Liquefied Natural Gas (LNG)
Pipeline receipts: Average natural gas deliveries to U.S. LNG export terminals were essentially unchanged week over week, averaging 12.6 Bcf/d, according to data from S&P Global Commodity Insights. Natural gas deliveries to terminals in South Texas decreased by 3.1% (0.1 Bcf/d) to 3.9 Bcf/d, while deliveries to terminals in South Louisiana increased by 2.6% (0.2 Bcf/d) to 7.5 Bcf/d. Natural gas deliveries to terminals outside the Gulf Coast decreased by 6.1% (0.1 Bcf/d), almost entirely due to a decline in deliveries to the Cove Point terminal in Maryland. TC Energy declared a force majeure on its Columbia Gas Transmission pipeline after an explosion occurred at a section of the pipeline near Strasburg, Virginia, on Tuesday, which decreased natural gas flows to the Cove Point LNG terminal.
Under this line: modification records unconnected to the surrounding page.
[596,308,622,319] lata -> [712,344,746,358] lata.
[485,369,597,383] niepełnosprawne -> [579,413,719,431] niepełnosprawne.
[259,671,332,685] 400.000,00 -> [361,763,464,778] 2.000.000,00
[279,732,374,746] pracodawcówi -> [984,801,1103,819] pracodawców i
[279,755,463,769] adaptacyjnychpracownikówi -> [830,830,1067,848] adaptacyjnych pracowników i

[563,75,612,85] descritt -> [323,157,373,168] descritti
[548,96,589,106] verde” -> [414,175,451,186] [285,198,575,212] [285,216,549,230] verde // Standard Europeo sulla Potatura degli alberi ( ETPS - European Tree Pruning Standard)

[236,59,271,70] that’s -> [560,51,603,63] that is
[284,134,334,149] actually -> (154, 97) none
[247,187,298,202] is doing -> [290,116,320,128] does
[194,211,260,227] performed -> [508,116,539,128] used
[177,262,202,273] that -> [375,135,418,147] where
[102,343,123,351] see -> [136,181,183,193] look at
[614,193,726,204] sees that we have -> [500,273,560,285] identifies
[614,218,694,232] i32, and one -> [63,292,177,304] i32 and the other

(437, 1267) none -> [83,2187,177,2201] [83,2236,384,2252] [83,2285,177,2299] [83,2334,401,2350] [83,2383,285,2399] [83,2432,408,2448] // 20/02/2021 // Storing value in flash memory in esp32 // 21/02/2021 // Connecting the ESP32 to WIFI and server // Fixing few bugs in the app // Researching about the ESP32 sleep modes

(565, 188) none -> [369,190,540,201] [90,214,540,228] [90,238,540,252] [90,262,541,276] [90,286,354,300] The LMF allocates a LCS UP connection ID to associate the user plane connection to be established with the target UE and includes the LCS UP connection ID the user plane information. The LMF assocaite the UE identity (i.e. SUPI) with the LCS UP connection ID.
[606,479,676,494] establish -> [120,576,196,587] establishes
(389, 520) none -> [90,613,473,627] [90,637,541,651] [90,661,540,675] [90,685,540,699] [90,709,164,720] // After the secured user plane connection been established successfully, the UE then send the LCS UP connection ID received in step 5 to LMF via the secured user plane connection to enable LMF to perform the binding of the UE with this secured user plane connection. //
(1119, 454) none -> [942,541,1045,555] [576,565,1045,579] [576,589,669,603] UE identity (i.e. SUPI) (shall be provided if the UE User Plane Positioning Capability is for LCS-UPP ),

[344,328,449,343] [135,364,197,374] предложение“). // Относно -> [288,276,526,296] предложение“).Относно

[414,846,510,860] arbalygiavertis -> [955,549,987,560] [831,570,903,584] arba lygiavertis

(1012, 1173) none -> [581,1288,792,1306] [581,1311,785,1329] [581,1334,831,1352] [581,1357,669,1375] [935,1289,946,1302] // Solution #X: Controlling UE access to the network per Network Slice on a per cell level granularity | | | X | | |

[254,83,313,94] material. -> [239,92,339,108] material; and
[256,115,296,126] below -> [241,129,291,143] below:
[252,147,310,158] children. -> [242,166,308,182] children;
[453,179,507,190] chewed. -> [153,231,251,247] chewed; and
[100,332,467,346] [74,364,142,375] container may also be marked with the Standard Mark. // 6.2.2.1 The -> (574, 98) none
Vessels departing U.S. ports: Twenty-four LNG vessels (seven from Sabine Pass, four each from Cameron and Freeport, three each from Calcasieu Pass and Corpus Christi, two from Elba Island, and one from Cove Point) with a combined LNG-carrying capacity of 86 Bcf departed the United States between July 20 and July 26, according to shipping data provided by Bloomberg Finance, L.P.
Storage
Net injections into storage totaled 16 Bcf for the week ending July 21, compared with the five-year (2018–2022) average net injections of 31 Bcf and last year’s net injections of 18 Bcf during the same week. Working natural gas stocks totaled 2,987 Bcf, which is 345 Bcf (13%) more than the five-year average and 573 Bcf (24%) more than last year at this time. According to The Desk survey of natural gas analysts, estimates of the weekly net change to working natural gas stocks ranged from net injections of 6 Bcf to 31 Bcf, with a median estimate of 14 Bcf. The average rate of injections into storage is 4% higher than the five-year average so far in the refill season (April through October). If the rate of injections into storage matched the five-year average of 9.3 Bcf/d for the remainder of the refill season, the total inventory would be 3,940 Bcf on October 31, which is 345 Bcf higher than the five-year average of 3,595 Bcf for that time of year.